----- Page excerpt

If you are happy using the Hotmail web client on your desktop (and plan to always be connected to the Internet), you won't have this sync problem, and so you would have no reason to subscribe to Office 365 or equivalent.

Outlook does not use EAS. EAS is a mobile protocol for synching.

I'm pretty sure, Outlook uses RPC over HTTP to sync with Exchange, which is completely different.

Hotmail does not support IMAP. It supports POP3 and DeltaSync - the latter of which is implemented in Outlook Connector/Outlook 2010 and in Windows Live Mail. Hotmail has never supported IMAP. Exchange, however, does support IMAP as well as OWA which can be used to sync email to some clients (i.e. Blackberries via BIS can use OWA to sync Exchange mailboxes).

You can use Windows Live Mail and Outlook to Sync Windows Live data. The main issue -some- people have is the way it partitions off Windows Live data from your main Outlook data. People just want to have everything in one place, instead of having to duplicate it due to the way it's handled by Outlook.

----------
----- Information given

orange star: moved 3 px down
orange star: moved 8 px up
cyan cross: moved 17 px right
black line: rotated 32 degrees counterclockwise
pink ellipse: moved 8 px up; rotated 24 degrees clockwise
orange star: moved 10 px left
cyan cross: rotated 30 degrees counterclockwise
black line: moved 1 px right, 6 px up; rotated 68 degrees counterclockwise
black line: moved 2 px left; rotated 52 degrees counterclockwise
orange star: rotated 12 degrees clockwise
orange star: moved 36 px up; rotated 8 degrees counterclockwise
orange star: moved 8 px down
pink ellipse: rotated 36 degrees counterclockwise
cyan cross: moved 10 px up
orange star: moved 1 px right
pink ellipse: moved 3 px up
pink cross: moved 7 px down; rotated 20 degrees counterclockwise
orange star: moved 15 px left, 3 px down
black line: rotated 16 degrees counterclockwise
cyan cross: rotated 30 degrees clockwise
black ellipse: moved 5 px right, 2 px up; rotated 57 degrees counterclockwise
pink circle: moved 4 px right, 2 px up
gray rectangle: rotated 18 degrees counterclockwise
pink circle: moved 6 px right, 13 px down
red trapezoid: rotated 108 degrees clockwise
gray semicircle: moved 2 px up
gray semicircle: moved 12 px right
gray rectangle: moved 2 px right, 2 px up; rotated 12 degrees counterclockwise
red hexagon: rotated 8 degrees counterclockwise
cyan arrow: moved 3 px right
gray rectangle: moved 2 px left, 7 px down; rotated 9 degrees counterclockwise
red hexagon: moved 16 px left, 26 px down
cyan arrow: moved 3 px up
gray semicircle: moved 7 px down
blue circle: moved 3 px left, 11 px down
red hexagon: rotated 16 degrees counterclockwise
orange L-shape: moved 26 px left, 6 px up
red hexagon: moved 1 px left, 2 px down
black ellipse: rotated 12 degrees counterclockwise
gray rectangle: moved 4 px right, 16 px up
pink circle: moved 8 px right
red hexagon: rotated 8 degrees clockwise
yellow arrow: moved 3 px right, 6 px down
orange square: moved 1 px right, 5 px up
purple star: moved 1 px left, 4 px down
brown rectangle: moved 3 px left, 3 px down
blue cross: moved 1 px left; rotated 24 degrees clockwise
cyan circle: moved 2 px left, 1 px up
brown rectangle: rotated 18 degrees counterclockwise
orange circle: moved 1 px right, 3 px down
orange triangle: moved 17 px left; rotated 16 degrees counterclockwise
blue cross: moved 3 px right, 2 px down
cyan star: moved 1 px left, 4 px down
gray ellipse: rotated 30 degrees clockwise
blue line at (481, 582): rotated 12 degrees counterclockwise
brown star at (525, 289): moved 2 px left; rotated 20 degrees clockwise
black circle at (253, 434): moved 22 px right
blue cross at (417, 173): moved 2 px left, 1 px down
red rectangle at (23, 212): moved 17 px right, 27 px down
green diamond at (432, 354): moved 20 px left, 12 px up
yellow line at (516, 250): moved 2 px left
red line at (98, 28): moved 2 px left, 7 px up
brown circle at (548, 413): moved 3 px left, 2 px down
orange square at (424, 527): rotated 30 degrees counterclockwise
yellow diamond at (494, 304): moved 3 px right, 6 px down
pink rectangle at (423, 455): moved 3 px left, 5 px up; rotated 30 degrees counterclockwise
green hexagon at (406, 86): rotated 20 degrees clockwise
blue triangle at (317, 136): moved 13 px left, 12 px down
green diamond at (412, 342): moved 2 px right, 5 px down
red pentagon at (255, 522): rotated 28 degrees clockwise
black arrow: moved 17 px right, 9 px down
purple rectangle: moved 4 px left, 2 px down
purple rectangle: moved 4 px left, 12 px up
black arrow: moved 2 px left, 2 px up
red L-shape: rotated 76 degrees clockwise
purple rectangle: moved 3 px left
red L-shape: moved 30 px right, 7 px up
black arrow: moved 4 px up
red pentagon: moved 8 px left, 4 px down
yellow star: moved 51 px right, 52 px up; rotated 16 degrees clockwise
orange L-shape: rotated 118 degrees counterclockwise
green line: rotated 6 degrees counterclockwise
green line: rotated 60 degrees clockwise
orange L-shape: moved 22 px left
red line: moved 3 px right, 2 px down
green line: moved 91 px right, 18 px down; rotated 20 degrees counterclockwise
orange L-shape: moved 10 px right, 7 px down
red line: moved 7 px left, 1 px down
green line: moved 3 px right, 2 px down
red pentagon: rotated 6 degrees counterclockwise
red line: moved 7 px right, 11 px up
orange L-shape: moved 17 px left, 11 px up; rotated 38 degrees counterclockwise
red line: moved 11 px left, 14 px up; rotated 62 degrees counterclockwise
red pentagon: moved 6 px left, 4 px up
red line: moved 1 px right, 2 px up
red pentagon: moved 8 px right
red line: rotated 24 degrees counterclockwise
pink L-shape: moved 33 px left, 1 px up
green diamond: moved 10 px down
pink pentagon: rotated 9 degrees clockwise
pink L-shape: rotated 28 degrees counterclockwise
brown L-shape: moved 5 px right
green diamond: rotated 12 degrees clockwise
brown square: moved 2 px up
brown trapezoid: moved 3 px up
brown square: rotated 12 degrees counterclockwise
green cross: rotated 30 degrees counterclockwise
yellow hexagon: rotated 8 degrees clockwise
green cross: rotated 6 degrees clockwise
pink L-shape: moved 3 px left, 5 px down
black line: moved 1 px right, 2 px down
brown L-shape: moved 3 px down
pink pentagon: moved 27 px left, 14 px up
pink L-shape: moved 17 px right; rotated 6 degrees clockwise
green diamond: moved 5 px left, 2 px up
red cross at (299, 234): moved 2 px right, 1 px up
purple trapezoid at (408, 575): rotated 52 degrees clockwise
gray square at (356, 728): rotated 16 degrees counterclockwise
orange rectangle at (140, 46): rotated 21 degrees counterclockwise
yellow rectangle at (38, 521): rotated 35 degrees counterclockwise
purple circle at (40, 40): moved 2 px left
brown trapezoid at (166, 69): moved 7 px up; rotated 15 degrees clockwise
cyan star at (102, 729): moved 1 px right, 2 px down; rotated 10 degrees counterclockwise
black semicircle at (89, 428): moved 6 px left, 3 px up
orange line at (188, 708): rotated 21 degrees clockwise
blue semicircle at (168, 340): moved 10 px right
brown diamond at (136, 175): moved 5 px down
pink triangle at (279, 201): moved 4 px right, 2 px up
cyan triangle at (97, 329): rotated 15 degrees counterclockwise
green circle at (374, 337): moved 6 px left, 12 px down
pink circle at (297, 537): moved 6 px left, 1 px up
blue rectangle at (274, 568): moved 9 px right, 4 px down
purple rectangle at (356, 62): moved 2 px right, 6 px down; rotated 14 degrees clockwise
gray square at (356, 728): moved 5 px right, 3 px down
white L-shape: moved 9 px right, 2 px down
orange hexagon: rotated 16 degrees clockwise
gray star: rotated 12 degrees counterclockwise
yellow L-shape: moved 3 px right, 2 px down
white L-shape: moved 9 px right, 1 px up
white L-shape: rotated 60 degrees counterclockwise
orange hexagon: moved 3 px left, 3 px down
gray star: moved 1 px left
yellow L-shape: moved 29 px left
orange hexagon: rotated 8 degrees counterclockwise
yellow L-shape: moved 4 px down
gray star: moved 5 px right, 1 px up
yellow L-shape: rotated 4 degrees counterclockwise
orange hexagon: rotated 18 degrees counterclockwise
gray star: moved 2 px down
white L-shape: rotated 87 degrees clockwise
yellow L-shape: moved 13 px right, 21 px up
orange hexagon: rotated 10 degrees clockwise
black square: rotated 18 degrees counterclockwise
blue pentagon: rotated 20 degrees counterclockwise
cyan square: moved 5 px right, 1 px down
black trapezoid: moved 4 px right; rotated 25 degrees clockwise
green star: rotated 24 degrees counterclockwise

----------

• Short task: Translate the sentence "Hotmail has never supported IMAP." from the page excerpt on email syncing into Spanish.

• Problem solution: Hotmail nunca ha admitido IMAP.